**TASK REQUIREMENTS**. Copy the lines from the records word for word, starting at the line containing "### REDEMPTIONIST BRETHREN" and ending with the line containing "(Redemptionist Specialist), Fanatical.".

(Stored records)
>>>

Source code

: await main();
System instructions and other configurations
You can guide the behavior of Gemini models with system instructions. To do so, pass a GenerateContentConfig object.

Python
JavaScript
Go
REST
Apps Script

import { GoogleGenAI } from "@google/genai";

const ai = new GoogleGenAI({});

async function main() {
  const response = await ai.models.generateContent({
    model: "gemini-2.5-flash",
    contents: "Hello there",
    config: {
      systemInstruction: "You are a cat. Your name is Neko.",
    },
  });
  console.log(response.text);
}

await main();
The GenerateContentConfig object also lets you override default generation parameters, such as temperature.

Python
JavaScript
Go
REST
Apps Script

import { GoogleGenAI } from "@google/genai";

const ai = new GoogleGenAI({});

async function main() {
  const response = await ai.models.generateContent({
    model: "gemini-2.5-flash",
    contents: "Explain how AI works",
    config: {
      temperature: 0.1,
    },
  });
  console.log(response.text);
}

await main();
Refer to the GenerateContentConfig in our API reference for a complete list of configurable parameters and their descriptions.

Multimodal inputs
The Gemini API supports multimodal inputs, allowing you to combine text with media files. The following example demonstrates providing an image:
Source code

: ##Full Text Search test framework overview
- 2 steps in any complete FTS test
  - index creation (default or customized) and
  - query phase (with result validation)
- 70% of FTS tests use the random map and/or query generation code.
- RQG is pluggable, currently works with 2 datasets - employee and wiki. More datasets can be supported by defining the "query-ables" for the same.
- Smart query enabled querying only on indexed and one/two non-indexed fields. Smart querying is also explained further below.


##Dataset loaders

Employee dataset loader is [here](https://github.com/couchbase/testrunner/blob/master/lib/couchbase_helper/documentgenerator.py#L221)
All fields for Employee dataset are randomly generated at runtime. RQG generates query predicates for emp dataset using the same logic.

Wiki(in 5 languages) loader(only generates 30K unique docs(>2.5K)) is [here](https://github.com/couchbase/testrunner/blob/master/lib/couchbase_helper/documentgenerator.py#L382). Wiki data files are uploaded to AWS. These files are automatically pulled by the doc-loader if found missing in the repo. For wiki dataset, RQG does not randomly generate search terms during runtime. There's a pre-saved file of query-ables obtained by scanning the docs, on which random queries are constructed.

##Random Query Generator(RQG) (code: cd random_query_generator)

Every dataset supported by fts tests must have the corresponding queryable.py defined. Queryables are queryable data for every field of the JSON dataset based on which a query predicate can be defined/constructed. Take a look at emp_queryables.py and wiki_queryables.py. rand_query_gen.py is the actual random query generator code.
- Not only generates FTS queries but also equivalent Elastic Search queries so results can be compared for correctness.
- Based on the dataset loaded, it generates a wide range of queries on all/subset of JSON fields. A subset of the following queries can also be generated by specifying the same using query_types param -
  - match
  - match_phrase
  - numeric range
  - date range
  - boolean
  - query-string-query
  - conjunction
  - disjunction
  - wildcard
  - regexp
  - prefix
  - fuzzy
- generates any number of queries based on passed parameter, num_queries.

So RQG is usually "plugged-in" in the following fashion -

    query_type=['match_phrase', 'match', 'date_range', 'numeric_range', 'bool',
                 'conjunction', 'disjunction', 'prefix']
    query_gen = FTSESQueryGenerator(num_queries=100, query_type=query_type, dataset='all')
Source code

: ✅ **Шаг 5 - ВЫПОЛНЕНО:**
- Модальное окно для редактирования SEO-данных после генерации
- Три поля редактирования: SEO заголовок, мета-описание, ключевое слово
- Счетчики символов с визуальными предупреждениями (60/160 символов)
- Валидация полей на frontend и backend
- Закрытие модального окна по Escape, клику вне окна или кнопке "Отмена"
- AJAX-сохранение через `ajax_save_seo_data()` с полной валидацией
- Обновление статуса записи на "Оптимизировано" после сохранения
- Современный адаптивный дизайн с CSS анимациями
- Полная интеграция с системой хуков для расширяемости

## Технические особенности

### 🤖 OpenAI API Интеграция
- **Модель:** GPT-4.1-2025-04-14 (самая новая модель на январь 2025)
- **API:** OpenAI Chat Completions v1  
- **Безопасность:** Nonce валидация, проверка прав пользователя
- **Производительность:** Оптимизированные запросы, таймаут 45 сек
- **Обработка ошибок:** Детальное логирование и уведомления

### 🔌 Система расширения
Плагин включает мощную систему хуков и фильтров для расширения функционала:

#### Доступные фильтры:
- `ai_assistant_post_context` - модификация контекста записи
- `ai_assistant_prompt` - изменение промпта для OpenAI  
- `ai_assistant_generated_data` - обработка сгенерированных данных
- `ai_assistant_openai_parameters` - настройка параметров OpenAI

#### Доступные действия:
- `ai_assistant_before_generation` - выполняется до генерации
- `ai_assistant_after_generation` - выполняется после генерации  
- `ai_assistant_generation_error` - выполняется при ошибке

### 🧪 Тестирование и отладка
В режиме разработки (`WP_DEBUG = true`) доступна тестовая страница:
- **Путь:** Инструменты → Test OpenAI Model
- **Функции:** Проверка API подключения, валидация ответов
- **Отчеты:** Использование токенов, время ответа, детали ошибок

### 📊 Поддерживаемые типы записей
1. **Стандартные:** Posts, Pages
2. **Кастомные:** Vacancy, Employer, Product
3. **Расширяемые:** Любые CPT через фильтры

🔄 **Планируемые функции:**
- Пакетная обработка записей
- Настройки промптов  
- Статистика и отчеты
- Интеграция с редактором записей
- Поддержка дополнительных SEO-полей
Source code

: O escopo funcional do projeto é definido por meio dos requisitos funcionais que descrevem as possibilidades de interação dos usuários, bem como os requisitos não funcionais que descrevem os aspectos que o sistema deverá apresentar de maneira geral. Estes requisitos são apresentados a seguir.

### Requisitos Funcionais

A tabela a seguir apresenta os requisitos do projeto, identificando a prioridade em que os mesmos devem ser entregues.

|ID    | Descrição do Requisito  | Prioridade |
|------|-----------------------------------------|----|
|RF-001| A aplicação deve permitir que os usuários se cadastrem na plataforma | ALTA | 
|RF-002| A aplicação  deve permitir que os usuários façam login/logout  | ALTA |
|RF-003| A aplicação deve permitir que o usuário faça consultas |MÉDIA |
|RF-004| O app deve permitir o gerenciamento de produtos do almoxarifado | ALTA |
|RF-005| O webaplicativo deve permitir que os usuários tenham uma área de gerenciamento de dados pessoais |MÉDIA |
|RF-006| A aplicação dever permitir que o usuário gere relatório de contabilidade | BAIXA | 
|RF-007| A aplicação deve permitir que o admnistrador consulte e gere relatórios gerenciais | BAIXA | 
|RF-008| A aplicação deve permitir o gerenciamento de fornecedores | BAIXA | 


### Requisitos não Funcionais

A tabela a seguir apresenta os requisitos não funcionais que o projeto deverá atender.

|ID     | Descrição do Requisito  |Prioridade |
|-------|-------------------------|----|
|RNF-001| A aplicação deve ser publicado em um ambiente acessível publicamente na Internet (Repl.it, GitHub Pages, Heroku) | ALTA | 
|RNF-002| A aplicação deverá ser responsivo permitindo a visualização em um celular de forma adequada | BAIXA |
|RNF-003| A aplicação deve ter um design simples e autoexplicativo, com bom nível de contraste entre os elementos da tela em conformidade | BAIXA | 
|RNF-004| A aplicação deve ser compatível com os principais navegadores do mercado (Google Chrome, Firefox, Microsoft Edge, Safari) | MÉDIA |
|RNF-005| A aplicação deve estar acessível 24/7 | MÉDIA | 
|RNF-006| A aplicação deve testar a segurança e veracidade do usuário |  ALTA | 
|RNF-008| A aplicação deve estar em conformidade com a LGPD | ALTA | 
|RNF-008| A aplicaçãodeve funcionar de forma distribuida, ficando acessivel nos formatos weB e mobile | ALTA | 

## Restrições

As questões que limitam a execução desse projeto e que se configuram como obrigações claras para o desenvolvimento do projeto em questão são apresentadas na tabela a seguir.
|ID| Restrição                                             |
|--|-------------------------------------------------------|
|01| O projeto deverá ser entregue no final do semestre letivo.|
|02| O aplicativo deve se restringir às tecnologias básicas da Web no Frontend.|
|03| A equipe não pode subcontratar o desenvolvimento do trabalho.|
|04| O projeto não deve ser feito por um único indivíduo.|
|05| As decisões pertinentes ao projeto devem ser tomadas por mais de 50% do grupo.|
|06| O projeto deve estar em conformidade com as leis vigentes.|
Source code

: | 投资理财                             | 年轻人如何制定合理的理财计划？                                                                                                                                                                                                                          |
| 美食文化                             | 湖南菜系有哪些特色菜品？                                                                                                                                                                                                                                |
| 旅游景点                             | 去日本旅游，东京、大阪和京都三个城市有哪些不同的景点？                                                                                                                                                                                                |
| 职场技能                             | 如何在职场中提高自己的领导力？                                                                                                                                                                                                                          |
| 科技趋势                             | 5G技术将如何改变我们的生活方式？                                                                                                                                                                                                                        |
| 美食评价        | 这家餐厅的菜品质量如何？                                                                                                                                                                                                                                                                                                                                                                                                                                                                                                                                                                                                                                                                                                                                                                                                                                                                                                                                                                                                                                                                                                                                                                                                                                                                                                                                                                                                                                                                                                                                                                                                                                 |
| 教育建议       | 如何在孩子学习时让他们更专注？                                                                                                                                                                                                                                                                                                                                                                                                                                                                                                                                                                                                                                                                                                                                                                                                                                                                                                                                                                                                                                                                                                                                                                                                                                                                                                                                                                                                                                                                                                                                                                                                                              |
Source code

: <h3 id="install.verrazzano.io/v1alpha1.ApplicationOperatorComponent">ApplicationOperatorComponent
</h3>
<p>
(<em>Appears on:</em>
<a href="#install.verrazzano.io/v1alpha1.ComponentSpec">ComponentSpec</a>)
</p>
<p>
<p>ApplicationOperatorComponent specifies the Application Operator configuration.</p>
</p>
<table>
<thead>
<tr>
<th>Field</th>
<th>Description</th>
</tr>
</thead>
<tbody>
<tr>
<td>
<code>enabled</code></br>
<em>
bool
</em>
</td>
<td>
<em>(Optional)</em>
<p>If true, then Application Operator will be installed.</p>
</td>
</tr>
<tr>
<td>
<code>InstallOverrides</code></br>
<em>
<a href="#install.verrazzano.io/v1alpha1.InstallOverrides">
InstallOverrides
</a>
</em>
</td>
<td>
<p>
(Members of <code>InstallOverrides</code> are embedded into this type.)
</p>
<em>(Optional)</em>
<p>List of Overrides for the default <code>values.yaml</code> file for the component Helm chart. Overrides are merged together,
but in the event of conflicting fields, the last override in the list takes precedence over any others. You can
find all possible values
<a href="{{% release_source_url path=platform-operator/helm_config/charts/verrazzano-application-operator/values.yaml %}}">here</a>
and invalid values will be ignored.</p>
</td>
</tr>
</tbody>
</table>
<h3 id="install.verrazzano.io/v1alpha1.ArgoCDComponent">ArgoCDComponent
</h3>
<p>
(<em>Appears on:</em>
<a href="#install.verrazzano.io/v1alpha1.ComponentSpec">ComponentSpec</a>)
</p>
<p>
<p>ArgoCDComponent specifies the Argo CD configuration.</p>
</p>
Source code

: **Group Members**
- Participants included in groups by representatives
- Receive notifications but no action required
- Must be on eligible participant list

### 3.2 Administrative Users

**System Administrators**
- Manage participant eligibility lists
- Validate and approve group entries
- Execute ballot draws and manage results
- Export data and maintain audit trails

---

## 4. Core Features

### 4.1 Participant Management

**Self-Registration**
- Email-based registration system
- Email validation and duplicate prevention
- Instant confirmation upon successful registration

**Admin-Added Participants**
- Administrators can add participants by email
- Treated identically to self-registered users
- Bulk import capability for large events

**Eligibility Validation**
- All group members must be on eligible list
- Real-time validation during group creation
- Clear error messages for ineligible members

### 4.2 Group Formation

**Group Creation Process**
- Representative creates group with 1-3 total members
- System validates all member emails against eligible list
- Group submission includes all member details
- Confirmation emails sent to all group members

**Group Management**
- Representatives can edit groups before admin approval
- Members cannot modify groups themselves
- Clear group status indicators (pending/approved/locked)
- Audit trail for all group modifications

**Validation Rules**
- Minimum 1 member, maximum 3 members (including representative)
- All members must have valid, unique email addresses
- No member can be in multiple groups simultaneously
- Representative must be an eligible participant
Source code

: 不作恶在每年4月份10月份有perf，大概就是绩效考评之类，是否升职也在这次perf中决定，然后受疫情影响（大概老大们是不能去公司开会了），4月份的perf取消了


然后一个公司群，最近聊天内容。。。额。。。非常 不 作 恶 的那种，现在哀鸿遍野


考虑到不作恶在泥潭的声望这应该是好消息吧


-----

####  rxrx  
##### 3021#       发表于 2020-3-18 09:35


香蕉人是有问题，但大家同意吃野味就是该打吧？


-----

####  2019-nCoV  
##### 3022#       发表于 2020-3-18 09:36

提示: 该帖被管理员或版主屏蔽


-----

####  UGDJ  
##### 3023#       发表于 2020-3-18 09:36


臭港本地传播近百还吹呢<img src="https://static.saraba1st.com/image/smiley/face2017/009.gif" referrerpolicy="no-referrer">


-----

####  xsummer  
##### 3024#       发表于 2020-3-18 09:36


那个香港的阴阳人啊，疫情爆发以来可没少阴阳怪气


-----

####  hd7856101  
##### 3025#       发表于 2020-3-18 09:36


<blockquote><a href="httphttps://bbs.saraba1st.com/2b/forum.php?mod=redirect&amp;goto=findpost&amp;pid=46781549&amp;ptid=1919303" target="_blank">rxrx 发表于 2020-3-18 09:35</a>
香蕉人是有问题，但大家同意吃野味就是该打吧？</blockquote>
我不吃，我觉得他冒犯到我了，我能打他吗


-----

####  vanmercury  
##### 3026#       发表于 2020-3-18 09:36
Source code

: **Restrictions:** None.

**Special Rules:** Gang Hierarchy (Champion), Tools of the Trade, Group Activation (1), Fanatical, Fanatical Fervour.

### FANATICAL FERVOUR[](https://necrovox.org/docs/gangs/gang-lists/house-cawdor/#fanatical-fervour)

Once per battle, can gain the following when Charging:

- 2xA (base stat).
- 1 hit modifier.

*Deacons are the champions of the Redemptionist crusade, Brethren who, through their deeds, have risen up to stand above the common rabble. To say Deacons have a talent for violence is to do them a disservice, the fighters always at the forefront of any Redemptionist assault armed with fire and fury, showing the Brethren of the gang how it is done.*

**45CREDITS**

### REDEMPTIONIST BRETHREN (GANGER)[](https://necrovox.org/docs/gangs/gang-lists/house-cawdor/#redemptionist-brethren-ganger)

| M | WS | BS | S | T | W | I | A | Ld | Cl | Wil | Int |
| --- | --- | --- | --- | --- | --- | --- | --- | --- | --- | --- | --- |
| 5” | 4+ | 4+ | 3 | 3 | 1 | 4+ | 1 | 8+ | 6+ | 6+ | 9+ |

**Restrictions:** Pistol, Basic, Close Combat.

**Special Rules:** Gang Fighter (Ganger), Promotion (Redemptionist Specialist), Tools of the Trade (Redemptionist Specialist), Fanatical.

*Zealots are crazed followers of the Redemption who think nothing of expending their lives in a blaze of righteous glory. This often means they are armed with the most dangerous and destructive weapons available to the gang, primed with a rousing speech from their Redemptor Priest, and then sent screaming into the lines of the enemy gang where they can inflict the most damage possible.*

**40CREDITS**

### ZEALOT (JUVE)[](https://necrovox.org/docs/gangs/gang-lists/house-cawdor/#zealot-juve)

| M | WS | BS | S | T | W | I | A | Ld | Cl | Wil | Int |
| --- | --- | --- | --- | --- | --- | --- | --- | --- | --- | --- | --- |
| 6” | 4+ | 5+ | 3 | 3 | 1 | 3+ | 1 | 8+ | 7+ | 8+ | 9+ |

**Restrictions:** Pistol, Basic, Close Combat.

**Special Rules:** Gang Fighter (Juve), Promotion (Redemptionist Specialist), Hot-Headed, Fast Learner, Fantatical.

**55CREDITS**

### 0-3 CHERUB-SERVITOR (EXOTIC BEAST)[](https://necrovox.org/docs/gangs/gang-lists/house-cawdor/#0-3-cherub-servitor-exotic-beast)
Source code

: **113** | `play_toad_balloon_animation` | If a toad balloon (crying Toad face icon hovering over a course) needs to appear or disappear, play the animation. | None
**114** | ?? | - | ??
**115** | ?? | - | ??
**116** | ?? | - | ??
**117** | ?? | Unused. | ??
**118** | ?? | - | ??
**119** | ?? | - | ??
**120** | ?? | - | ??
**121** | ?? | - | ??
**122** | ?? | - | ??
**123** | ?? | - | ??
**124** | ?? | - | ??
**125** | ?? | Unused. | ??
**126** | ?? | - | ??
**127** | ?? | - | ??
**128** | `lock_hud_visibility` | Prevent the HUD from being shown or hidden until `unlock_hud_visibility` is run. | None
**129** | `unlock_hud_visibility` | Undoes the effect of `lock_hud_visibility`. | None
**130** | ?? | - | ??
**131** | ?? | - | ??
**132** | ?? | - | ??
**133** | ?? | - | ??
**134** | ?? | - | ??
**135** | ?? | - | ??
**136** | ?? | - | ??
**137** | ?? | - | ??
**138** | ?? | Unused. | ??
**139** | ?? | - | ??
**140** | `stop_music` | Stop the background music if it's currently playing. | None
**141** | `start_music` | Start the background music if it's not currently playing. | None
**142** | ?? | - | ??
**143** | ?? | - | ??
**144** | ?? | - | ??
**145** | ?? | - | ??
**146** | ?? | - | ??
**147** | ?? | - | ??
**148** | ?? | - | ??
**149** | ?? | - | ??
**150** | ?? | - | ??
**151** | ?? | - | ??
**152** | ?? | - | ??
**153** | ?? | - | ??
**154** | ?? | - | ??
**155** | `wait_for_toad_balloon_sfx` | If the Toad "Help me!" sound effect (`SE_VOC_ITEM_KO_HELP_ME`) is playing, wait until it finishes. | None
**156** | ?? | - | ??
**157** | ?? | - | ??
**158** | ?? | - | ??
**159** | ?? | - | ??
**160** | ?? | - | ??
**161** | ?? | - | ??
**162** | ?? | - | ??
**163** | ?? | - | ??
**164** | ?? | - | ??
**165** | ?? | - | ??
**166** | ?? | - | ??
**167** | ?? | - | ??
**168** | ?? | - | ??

<<<

**PROBLEM SOLUTION**.
### REDEMPTIONIST BRETHREN (GANGER)[](https://necrovox.org/docs/gangs/gang-lists/house-cawdor/#redemptionist-brethren-ganger)

| M | WS | BS | S | T | W | I | A | Ld | Cl | Wil | Int |
| --- | --- | --- | --- | --- | --- | --- | --- | --- | --- | --- | --- |
| 5” | 4+ | 4+ | 3 | 3 | 1 | 4+ | 1 | 8+ | 6+ | 6+ | 9+ |

**Restrictions:** Pistol, Basic, Close Combat.

**Special Rules:** Gang Fighter (Ganger), Promotion (Redemptionist Specialist), Tools of the Trade (Redemptionist Specialist), Fanatical.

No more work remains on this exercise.